_Records drawn from a dataset_
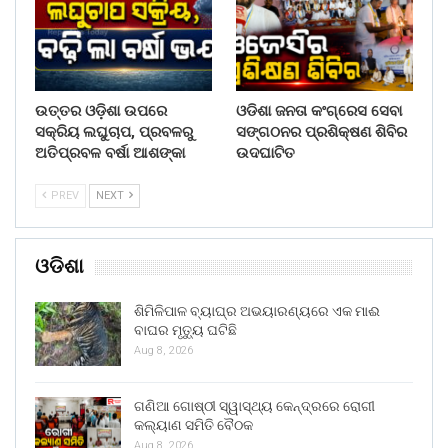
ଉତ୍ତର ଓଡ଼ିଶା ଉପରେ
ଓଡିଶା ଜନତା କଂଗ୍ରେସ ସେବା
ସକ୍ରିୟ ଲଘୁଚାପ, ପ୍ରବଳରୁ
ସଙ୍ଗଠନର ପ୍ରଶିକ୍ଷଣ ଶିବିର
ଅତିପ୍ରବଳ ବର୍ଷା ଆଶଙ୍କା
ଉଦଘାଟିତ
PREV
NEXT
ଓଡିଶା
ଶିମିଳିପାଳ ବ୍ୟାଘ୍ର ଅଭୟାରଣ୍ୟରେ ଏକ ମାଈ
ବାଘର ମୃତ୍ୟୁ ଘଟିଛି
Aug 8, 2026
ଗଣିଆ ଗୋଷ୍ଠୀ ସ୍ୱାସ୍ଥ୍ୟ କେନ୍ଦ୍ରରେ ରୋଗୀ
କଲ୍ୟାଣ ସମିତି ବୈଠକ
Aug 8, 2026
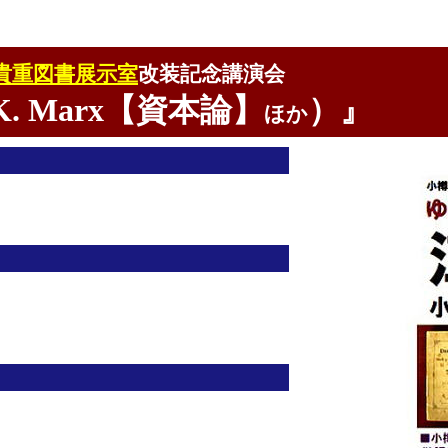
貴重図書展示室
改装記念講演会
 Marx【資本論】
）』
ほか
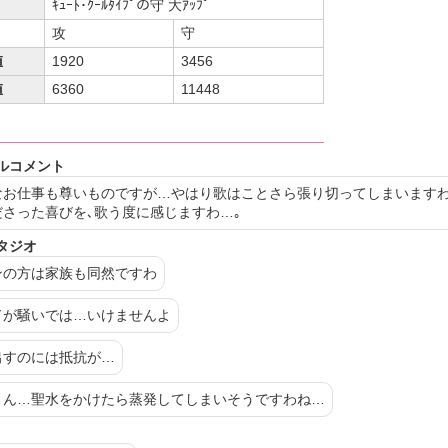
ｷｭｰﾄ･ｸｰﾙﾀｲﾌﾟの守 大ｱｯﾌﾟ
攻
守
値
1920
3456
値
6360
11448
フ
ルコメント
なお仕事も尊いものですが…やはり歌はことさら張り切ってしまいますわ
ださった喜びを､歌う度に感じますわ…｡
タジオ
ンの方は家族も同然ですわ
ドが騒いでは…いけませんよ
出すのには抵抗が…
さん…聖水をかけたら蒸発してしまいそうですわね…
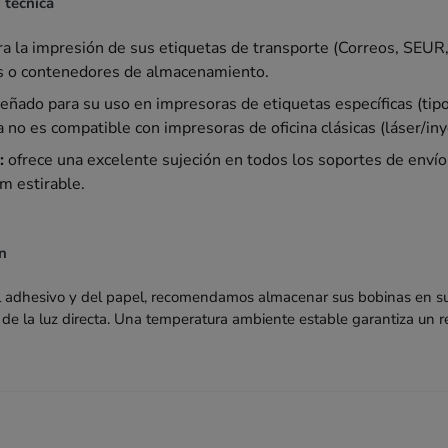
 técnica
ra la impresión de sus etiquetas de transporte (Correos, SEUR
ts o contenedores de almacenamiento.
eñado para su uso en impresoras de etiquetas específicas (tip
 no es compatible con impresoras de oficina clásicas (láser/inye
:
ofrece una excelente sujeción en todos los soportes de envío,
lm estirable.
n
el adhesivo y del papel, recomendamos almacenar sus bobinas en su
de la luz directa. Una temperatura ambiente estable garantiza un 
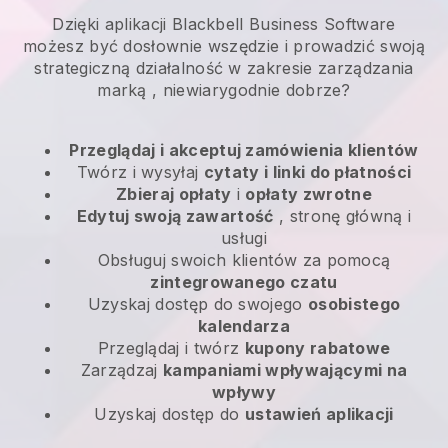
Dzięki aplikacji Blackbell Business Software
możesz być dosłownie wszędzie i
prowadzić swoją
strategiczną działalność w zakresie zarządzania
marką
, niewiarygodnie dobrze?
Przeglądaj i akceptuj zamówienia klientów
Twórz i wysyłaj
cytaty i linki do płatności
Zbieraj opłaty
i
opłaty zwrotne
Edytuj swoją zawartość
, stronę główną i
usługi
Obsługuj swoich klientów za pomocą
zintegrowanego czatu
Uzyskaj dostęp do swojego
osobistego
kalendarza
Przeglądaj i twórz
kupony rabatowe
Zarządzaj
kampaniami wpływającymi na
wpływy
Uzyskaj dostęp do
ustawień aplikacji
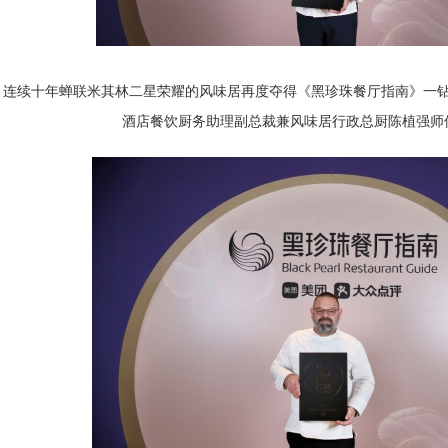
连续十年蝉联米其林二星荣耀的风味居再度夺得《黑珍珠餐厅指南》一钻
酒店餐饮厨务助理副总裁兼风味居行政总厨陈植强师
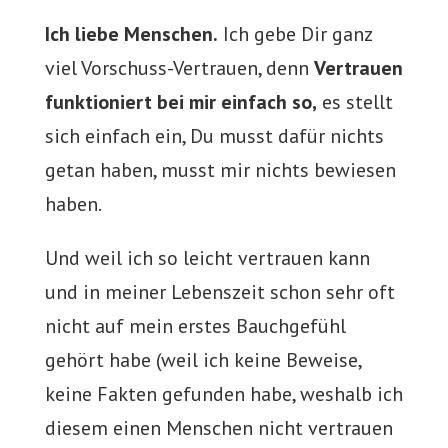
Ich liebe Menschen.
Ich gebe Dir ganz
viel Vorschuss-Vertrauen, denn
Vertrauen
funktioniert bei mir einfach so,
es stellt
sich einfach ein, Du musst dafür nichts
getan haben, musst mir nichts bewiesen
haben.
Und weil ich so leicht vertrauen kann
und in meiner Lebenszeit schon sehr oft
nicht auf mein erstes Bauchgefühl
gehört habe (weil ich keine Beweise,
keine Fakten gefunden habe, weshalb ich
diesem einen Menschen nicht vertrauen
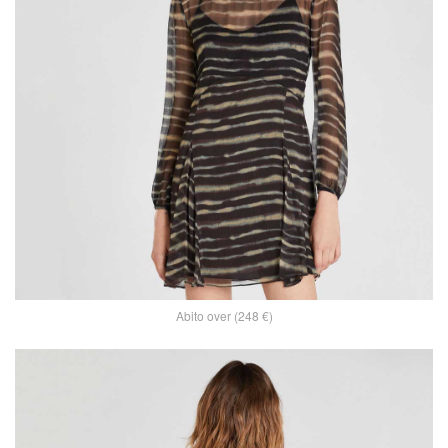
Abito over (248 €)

_WORK ITEM_
Set down every entry above exactly as written, but skip the pictures.

_WRITTEN SOLUTION_
ଉତ୍ତର ଓଡ଼ିଶା ଉପରେ
ଓଡିଶା ଜନତା କଂଗ୍ରେସ ସେବା
ସକ୍ରିୟ ଲଘୁଚାପ, ପ୍ରବଳରୁ
ସଙ୍ଗଠନର ପ୍ରଶିକ୍ଷଣ ଶିବିର
ଅତିପ୍ରବଳ ବର୍ଷା ଆଶଙ୍କା
ଉଦଘାଟିତ
PREV
NEXT
ଓଡିଶା
ଶିମିଳିପାଳ ବ୍ୟାଘ୍ର ଅଭୟାରଣ୍ୟରେ ଏକ ମାଈ
ବାଘର ମୃତ୍ୟୁ ଘଟିଛି
Aug 8, 2026
ଗଣିଆ ଗୋଷ୍ଠୀ ସ୍ୱାସ୍ଥ୍ୟ କେନ୍ଦ୍ରରେ ରୋଗୀ
କଲ୍ୟାଣ ସମିତି ବୈଠକ
Aug 8, 2026
貴重図書展示室
改装記念講演会
 Marx【資本論】
）』
ほか
ｷｭｰﾄ･ｸｰﾙﾀｲﾌﾟの守 大ｱｯﾌﾟ
攻
守
値
1920
3456
値
6360
11448
フ
ルコメント
なお仕事も尊いものですが…やはり歌はことさら張り切ってしまいますわ
ださった喜びを､歌う度に感じますわ…｡
タジオ
ンの方は家族も同然ですわ
ドが騒いでは…いけませんよ
出すのには抵抗が…
さん…聖水をかけたら蒸発してしまいそうですわね…
 técnica
ra la impresión de sus etiquetas de transporte (Correos, SEUR
ts o contenedores de almacenamiento.
eñado para su uso en impresoras de etiquetas específicas (tip
 no es compatible con impresoras de oficina clásicas (láser/inye
:
ofrece una excelente sujeción en todos los soportes de envío,
lm estirable.
n
el adhesivo y del papel, recomendamos almacenar sus bobinas en su
de la luz directa. Una temperatura ambiente estable garantiza un 
Dzięki aplikacji Blackbell Business Software
możesz być dosłownie wszędzie i
prowadzić swoją
strategiczną działalność w zakresie zarządzania
marką
, niewiarygodnie dobrze?
Przeglądaj i akceptuj zamówienia klientów
Twórz i wysyłaj
cytaty i linki do płatności
Zbieraj opłaty
i
opłaty zwrotne
Edytuj swoją zawartość
, stronę główną i
usługi
Obsługuj swoich klientów za pomocą
zintegrowanego czatu
Uzyskaj dostęp do swojego
osobistego
kalendarza
Przeglądaj i twórz
kupony rabatowe
Zarządzaj
kampaniami wpływającymi na
wpływy
Uzyskaj dostęp do
ustawień aplikacji
连续十年蝉联米其林二星荣耀的风味居再度夺得《黑珍珠餐厅指南》一钻
酒店餐饮厨务助理副总裁兼风味居行政总厨陈植强师
Ich liebe Menschen.
Ich gebe Dir ganz
viel Vorschuss-Vertrauen, denn
Vertrauen
funktioniert bei mir einfach so,
es stellt
sich einfach ein, Du musst dafür nichts
getan haben, musst mir nichts bewiesen
haben.
Und weil ich so leicht vertrauen kann
und in meiner Lebenszeit schon sehr oft
nicht auf mein erstes Bauchgefühl
gehört habe (weil ich keine Beweise,
keine Fakten gefunden habe, weshalb ich
diesem einen Menschen nicht vertrauen
Abito over (248 €)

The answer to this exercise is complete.